Stored data entries:
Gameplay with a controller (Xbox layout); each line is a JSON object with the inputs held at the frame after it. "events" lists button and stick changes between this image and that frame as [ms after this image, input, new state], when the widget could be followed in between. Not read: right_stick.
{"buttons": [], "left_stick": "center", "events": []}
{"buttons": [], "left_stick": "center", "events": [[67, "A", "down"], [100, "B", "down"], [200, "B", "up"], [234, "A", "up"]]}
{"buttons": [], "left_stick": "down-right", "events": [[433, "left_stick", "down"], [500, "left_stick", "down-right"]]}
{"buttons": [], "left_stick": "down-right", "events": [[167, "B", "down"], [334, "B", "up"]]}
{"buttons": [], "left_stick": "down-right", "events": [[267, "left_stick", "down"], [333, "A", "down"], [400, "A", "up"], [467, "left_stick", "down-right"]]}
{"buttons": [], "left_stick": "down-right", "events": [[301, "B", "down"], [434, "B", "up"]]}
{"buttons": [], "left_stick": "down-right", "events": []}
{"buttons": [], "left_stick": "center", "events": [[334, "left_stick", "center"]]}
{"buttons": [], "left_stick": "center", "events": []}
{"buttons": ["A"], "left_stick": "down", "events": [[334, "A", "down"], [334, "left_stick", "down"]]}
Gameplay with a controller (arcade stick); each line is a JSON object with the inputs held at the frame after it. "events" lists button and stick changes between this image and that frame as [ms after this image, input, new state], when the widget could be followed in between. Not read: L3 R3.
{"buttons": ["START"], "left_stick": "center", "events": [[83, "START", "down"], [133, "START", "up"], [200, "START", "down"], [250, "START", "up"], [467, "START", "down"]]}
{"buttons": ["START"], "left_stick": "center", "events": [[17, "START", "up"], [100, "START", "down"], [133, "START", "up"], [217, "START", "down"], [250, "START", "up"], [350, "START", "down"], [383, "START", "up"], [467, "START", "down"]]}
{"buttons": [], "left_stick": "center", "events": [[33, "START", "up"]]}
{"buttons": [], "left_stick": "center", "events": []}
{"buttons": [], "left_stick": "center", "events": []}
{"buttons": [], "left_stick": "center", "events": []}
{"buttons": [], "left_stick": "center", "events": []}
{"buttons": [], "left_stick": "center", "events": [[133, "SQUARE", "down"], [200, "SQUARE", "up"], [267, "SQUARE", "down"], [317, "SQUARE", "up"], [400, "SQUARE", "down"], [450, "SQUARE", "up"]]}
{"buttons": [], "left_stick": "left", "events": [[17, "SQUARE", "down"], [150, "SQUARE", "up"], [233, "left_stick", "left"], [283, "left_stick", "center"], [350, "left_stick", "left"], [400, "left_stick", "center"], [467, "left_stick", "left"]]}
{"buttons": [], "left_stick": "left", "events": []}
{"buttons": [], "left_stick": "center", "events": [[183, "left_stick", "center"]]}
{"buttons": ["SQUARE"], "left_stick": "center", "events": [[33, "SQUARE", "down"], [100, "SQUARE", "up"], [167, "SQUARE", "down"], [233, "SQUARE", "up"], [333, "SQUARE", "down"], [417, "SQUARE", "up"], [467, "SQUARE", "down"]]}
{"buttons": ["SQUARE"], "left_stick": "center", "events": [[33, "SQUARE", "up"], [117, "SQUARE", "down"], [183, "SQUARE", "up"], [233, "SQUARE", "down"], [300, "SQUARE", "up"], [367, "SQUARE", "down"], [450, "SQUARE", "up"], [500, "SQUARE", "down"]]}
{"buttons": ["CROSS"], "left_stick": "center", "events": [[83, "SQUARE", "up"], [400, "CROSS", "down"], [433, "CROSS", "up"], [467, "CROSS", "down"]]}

Your task –
After reading the lines above, reproduce them all exactly.

Task output –
Gameplay with a controller (Xbox layout); each line is a JSON object with the inputs held at the frame after it. "events" lists button and stick changes between this image and that frame as [ms after this image, input, new state], when the widget could be followed in between. Not read: right_stick.
{"buttons": [], "left_stick": "center", "events": []}
{"buttons": [], "left_stick": "center", "events": [[67, "A", "down"], [100, "B", "down"], [200, "B", "up"], [234, "A", "up"]]}
{"buttons": [], "left_stick": "down-right", "events": [[433, "left_stick", "down"], [500, "left_stick", "down-right"]]}
{"buttons": [], "left_stick": "down-right", "events": [[167, "B", "down"], [334, "B", "up"]]}
{"buttons": [], "left_stick": "down-right", "events": [[267, "left_stick", "down"], [333, "A", "down"], [400, "A", "up"], [467, "left_stick", "down-right"]]}
{"buttons": [], "left_stick": "down-right", "events": [[301, "B", "down"], [434, "B", "up"]]}
{"buttons": [], "left_stick": "down-right", "events": []}
{"buttons": [], "left_stick": "center", "events": [[334, "left_stick", "center"]]}
{"buttons": [], "left_stick": "center", "events": []}
{"buttons": ["A"], "left_stick": "down", "events": [[334, "A", "down"], [334, "left_stick", "down"]]}
Gameplay with a controller (arcade stick); each line is a JSON object with the inputs held at the frame after it. "events" lists button and stick changes between this image and that frame as [ms after this image, input, new state], when the widget could be followed in between. Not read: L3 R3.
{"buttons": ["START"], "left_stick": "center", "events": [[83, "START", "down"], [133, "START", "up"], [200, "START", "down"], [250, "START", "up"], [467, "START", "down"]]}
{"buttons": ["START"], "left_stick": "center", "events": [[17, "START", "up"], [100, "START", "down"], [133, "START", "up"], [217, "START", "down"], [250, "START", "up"], [350, "START", "down"], [383, "START", "up"], [467, "START", "down"]]}
{"buttons": [], "left_stick": "center", "events": [[33, "START", "up"]]}
{"buttons": [], "left_stick": "center", "events": []}
{"buttons": [], "left_stick": "center", "events": []}
{"buttons": [], "left_stick": "center", "events": []}
{"buttons": [], "left_stick": "center", "events": []}
{"buttons": [], "left_stick": "center", "events": [[133, "SQUARE", "down"], [200, "SQUARE", "up"], [267, "SQUARE", "down"], [317, "SQUARE", "up"], [400, "SQUARE", "down"], [450, "SQUARE", "up"]]}
{"buttons": [], "left_stick": "left", "events": [[17, "SQUARE", "down"], [150, "SQUARE", "up"], [233, "left_stick", "left"], [283, "left_stick", "center"], [350, "left_stick", "left"], [400, "left_stick", "center"], [467, "left_stick", "left"]]}
{"buttons": [], "left_stick": "left", "events": []}
{"buttons": [], "left_stick": "center", "events": [[183, "left_stick", "center"]]}
{"buttons": ["SQUARE"], "left_stick": "center", "events": [[33, "SQUARE", "down"], [100, "SQUARE", "up"], [167, "SQUARE", "down"], [233, "SQUARE", "up"], [333, "SQUARE", "down"], [417, "SQUARE", "up"], [467, "SQUARE", "down"]]}
{"buttons": ["SQUARE"], "left_stick": "center", "events": [[33, "SQUARE", "up"], [117, "SQUARE", "down"], [183, "SQUARE", "up"], [233, "SQUARE", "down"], [300, "SQUARE", "up"], [367, "SQUARE", "down"], [450, "SQUARE", "up"], [500, "SQUARE", "down"]]}
{"buttons": ["CROSS"], "left_stick": "center", "events": [[83, "SQUARE", "up"], [400, "CROSS", "down"], [433, "CROSS", "up"], [467, "CROSS", "down"]]}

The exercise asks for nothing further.